## Begin
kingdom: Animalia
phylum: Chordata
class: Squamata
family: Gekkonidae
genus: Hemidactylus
## End
## Begin
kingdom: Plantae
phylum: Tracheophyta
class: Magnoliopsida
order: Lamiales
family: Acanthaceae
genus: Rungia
## End
## Begin
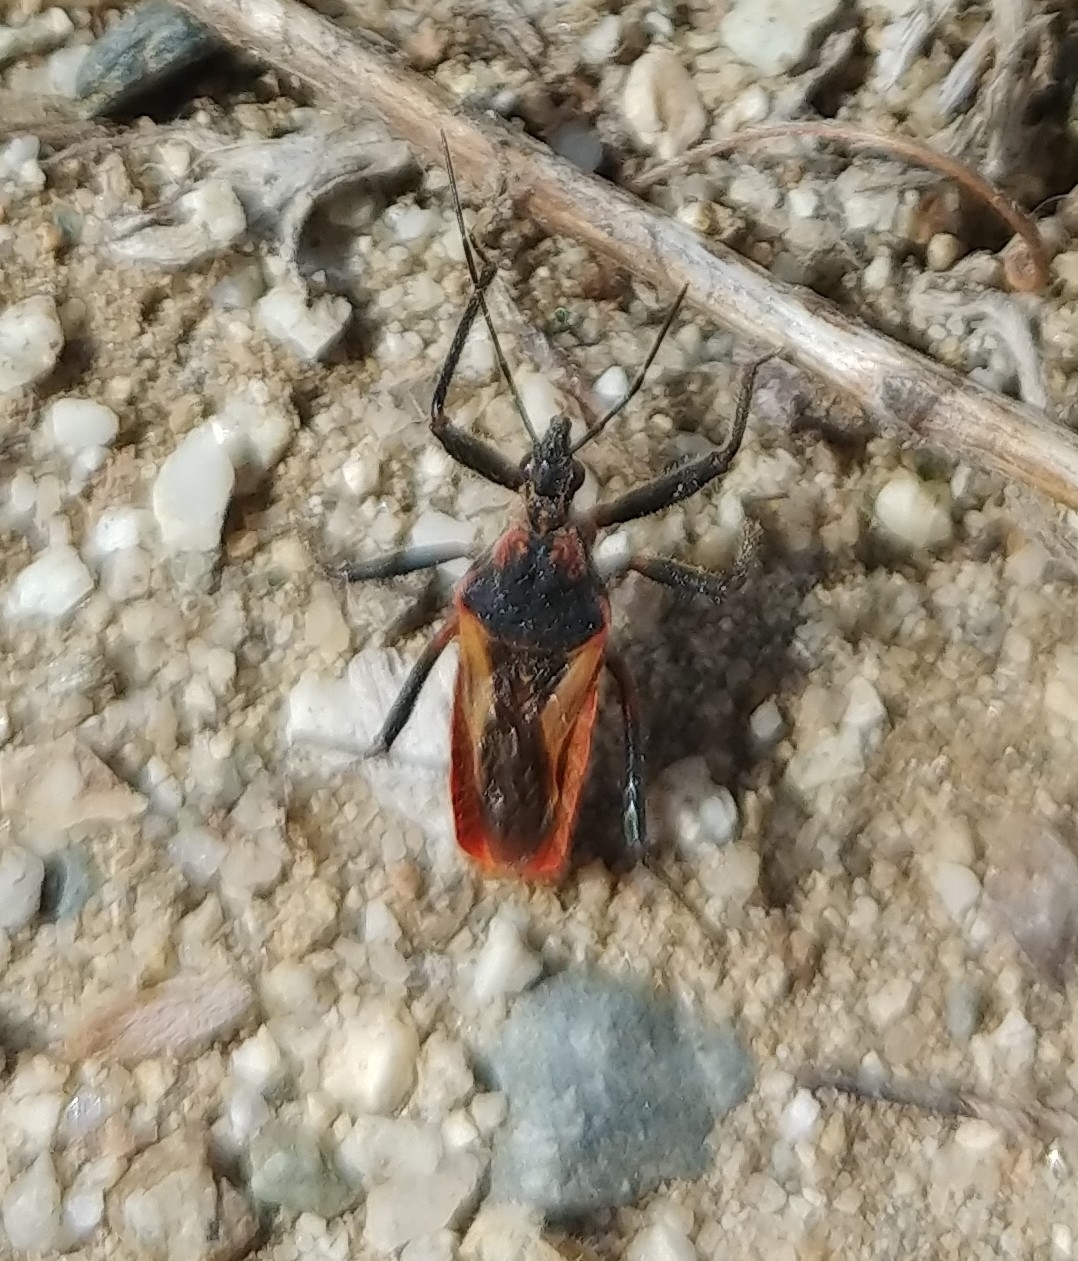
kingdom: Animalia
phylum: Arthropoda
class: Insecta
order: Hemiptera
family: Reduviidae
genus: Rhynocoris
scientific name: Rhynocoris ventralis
## End
- Written instruction -
Copy out the listing lines word for word, from the line with "phylum: Arthropoda" up to and including the line with "scientific name: Rhynocoris ventralis".

- Exercise solution -
phylum: Arthropoda
class: Insecta
order: Hemiptera
family: Reduviidae
genus: Rhynocoris
scientific name: Rhynocoris ventralis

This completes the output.